Lazy Moonday
I tried to post a video blog, but Blogger needs to get some of the kinks out of their video capability. Am I right?
So, instead of getting 60 seconds of me telling you what I did yesterday on the full moon and panning along the lush, autumn vistas that are the Westmoreland Sanctuary in Bedford, New York, you get a still photo of me sitting on a rock, with the camera angle such that you can't even see the tops of the magnicifent trees. Ah well.
It was a grey, fall day, but I've been looking forward to walking the Sanctuary's many short, easy-to-follow trails, and what better day than a moonday on which to do it? It was just me, my trail map and my camera. There was no one else there at all. Not one car in the parking lot other than my own.

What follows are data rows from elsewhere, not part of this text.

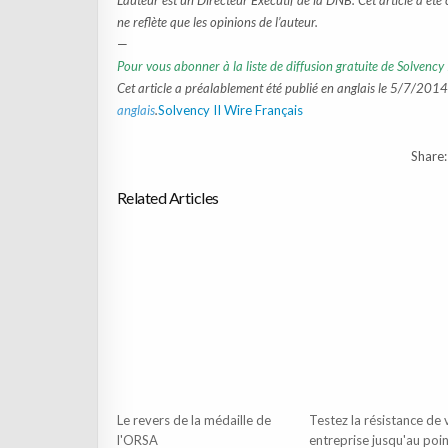
L’auteur est un Directeur Exécutif de la DNB. Cet article a été
ne reflète que les opinions de l’auteur.
—
Pour vous abonner à la liste de diffusion gratuite de Solvency 
Cet article a préalablement été publié en anglais le 5/7/2014.
anglais
.
Solvency II Wire Français
Share:
Related Articles
Le revers de la médaille de
Testez la résistance de 
l'ORSA
entreprise jusqu'au poi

I spent two hours wandering the trails, all of them loops, all of them interconnected, none of them longer than two miles. I hummed to myself, mostly Psapp and Zero 7, the songs looping round and round in my head, the lyrics repeating themselves over and over. "Was it loneliness that brought you here, broken and weak? Was it tiredness that made you sleep? Have you lost your will to speak? Was the earth spinning round? Were you falling through the ground? As the world came tumbling down, you prayed to God, what have we done? Free me from these chains. I need to change my way. Heal these broken wings. I need to fly far away, far away..."
I was startled by a deer with a fluffy white tail. I lost my way at one point, feeling a twinge of fear followed by ecstatic relief when I realized that I had never really strayed from the path at all. I was happy. And yet I wept a little.
What is it about being alone in nature that is so profoundly cathartic? And yet ultimately so centering?
YC
1 comment:
Fall close to NYC looks like fall in Munich. Nice.